O Dia dos Fiéis Defuntos reúne em si os grandes temas da teologia cristã: a justiça e a misericórdia divinas, a responsabilidade e dignidade humanas, a solidariedade na oração e no sofrimento, e a vida presente vista da eternidade. Na Igreja e no Senhor, que nos incorporam em Seu Corpo Místico, os laços não se rompem com a morte, mas se fortalecem na Comunhão dos Santos.

Quem, pois, não poderia se sentir esperançado e gozoso ante verdades tão consoladoras? A sobriedade litúrgica do dia reflete esse instante do Purgatório, prelúdio perfeito da glória eterna do Amor que nos possui e ao qual pertencemos para sempre.

Sim, Senhor: oramos hoje por todos os que amam e anseiam por teu amor purificador; faze que eles —e nós— sejamos cum sanctis tuis in aeternum, quia pius es (“com teus santos para sempre, porque Tu és misericordioso”).

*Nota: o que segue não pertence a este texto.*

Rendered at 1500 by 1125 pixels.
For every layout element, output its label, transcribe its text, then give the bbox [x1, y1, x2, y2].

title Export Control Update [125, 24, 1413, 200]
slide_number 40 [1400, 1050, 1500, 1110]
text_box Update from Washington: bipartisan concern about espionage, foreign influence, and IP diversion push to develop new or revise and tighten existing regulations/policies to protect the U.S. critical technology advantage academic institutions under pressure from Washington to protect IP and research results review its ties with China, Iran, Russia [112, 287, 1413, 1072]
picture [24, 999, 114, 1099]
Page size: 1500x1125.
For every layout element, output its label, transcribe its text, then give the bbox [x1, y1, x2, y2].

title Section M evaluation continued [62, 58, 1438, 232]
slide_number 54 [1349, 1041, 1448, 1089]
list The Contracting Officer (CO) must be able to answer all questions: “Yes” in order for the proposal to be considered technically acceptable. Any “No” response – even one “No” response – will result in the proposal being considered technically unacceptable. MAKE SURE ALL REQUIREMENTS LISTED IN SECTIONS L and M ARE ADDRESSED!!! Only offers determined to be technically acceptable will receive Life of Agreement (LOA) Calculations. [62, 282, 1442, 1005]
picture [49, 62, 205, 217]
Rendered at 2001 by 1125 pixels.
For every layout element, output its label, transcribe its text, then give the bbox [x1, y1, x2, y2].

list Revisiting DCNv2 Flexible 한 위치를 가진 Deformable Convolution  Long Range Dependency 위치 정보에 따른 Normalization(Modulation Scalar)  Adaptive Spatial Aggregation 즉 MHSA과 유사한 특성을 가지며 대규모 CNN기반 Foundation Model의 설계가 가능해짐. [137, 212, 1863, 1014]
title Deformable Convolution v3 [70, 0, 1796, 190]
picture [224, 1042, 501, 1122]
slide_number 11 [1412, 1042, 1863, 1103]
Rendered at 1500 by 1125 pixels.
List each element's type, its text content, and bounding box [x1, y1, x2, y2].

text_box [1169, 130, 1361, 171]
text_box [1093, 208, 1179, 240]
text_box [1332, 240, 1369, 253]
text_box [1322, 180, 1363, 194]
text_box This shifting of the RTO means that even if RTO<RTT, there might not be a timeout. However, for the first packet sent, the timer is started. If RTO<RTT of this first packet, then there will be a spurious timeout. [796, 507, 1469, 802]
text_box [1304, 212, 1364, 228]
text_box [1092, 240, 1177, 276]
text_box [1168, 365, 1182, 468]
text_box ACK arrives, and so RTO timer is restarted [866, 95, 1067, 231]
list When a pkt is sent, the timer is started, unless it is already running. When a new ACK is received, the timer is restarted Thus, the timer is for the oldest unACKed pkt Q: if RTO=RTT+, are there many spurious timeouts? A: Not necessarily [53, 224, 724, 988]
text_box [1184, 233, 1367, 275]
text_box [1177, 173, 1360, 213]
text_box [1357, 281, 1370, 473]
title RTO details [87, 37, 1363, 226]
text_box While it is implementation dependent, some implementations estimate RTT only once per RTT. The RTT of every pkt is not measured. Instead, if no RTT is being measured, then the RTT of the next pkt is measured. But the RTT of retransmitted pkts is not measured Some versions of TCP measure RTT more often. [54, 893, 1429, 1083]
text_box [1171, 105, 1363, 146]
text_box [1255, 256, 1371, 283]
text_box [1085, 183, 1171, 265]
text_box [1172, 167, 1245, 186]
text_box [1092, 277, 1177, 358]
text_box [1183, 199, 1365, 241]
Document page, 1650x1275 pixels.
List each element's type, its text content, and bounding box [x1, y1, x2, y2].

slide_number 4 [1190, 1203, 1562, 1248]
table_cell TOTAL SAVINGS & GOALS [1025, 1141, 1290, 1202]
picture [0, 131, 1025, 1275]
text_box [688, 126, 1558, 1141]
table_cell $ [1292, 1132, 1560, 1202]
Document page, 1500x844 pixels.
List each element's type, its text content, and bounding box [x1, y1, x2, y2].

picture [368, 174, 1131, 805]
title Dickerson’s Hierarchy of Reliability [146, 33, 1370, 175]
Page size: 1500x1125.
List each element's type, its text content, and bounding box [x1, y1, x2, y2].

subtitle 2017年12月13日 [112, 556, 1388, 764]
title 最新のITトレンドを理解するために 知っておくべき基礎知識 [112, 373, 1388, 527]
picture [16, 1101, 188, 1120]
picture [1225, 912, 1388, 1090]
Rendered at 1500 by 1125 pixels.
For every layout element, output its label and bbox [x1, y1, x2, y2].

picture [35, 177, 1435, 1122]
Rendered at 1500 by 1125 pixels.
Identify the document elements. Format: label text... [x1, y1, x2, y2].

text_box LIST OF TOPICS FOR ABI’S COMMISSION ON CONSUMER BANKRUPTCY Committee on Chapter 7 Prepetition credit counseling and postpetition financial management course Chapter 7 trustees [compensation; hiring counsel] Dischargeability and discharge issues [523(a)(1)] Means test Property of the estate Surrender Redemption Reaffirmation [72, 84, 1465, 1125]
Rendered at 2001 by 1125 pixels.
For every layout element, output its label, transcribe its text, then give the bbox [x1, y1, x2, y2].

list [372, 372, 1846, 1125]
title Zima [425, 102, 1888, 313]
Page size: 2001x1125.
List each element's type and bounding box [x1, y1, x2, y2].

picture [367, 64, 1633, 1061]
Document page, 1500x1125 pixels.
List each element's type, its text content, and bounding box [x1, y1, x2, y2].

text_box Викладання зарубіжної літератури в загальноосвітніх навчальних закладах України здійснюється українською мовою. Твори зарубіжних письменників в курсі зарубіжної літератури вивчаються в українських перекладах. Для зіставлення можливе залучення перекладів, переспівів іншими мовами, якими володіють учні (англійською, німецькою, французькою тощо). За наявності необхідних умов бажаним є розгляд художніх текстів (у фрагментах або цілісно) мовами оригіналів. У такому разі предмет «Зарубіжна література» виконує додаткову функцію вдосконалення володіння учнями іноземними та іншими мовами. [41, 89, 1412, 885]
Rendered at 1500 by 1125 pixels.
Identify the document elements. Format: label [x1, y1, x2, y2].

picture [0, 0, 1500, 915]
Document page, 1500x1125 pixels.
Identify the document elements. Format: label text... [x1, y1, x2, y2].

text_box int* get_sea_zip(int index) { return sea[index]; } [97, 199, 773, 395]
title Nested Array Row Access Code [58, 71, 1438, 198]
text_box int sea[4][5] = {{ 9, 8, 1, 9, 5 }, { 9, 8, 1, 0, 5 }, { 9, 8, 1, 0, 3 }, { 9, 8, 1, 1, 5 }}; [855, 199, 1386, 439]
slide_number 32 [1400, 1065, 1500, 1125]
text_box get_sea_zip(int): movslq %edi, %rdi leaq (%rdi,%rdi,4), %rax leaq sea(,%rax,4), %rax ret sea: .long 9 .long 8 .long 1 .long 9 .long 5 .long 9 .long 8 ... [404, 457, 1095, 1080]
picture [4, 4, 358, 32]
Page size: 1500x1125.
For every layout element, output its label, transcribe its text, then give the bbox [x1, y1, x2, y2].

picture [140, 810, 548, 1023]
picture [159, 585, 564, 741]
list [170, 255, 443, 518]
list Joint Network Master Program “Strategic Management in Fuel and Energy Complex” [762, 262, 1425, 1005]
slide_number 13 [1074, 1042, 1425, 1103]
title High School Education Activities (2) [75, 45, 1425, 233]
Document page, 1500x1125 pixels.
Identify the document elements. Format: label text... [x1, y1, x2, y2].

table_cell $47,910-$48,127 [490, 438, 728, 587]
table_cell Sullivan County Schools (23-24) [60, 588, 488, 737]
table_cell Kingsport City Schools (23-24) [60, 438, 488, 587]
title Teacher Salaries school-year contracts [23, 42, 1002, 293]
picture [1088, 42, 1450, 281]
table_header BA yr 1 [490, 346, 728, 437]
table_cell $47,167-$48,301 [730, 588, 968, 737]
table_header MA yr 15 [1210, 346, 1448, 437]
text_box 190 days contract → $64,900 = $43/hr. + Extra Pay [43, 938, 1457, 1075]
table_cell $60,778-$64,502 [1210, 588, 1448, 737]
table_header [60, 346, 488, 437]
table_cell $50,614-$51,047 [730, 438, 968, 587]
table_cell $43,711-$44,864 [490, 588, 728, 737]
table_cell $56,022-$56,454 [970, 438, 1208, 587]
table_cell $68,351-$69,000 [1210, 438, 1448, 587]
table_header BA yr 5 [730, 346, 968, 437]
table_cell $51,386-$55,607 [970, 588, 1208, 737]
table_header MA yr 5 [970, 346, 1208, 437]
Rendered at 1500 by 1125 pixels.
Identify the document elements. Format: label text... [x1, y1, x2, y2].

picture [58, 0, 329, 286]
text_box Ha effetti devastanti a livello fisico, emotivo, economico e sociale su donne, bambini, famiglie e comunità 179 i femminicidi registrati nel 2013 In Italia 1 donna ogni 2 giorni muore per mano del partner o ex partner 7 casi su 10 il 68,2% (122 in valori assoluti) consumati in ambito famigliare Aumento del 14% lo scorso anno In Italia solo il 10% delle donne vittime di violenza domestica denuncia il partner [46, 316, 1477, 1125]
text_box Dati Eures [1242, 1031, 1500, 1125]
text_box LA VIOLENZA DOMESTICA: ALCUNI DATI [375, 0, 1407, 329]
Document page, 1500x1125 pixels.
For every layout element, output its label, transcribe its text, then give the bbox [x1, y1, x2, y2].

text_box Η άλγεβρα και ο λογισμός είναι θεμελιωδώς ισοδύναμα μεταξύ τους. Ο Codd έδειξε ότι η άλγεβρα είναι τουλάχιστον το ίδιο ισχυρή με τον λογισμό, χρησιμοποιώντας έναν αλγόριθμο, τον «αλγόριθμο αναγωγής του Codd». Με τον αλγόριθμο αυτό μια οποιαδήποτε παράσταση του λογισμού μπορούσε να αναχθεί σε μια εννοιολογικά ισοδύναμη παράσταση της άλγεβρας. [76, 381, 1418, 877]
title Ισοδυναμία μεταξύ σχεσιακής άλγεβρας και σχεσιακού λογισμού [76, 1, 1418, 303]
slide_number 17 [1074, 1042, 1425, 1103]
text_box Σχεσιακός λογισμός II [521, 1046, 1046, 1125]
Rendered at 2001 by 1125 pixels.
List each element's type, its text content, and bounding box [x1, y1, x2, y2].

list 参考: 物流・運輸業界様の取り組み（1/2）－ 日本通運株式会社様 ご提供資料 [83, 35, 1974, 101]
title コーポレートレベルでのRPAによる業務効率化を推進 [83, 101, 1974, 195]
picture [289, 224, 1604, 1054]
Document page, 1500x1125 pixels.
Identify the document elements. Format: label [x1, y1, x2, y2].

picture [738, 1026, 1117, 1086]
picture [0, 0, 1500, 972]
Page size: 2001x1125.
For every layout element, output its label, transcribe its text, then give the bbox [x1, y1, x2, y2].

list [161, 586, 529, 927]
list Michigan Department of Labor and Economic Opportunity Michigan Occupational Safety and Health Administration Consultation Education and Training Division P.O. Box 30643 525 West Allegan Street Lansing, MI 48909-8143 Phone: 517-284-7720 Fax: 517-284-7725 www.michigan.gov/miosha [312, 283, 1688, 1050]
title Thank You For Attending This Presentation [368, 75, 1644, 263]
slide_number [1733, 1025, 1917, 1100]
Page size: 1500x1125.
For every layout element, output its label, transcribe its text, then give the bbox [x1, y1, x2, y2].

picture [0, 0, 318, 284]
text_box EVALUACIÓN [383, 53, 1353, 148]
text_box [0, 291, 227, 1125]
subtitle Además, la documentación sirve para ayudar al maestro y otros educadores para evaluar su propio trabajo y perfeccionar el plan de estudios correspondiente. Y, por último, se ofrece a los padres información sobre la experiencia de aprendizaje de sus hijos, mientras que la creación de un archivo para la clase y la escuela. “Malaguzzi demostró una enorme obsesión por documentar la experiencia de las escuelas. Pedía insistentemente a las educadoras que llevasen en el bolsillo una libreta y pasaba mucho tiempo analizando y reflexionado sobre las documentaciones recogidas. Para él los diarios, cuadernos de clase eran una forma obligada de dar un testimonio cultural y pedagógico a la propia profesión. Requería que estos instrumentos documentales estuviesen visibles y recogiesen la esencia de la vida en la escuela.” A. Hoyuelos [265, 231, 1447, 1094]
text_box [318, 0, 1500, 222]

Deixemos que o Cardeal Newman tenha a última palavra com duas de suas mais belas orações:

Que Ele nos sustente durante todo o dia,
até que as sombras se alonguem e chegue a tarde,
e o mundo agitado guarde silêncio,
e a febre da vida termine, e nosso labor conclua.
Então, em Sua misericórdia,
que nos conceda um refúgio seguro, um santo descanso e paz ao final.

E esta outra:

Ó, meu Senhor e Salvador,
sustenta-me nessa hora nos braços fortes de Teus Sacramentos
e com o fresco perfume de Teus consolos.
Que as palavras de absolvição sejam ditas sobre mim,
que o santo óleo me sele,
que Teu Corpo seja meu alimento e Teu Sangue minha aspersão.
Que minha doce Mãe, Maria, exale sobre mim seu hálito,
e meu Anjo me sussurre paz,
e meus gloriosos Santos sorriam para mim;
para que neles e por eles receba o dom da perseverança
e morra como desejo viver: em Tua fé, em Tua Igreja, em Teu serviço e em Teu amor. Amém.

Sobre o autor

O P. Peter M. J. Stravinskas possui doutorados em administração escolar e teologia. É fundador e editor de The Catholic Response e editor de Newman House Press. Recentemente lançou um programa de pós-graduação em administração de escolas católicas através da Pontifex University.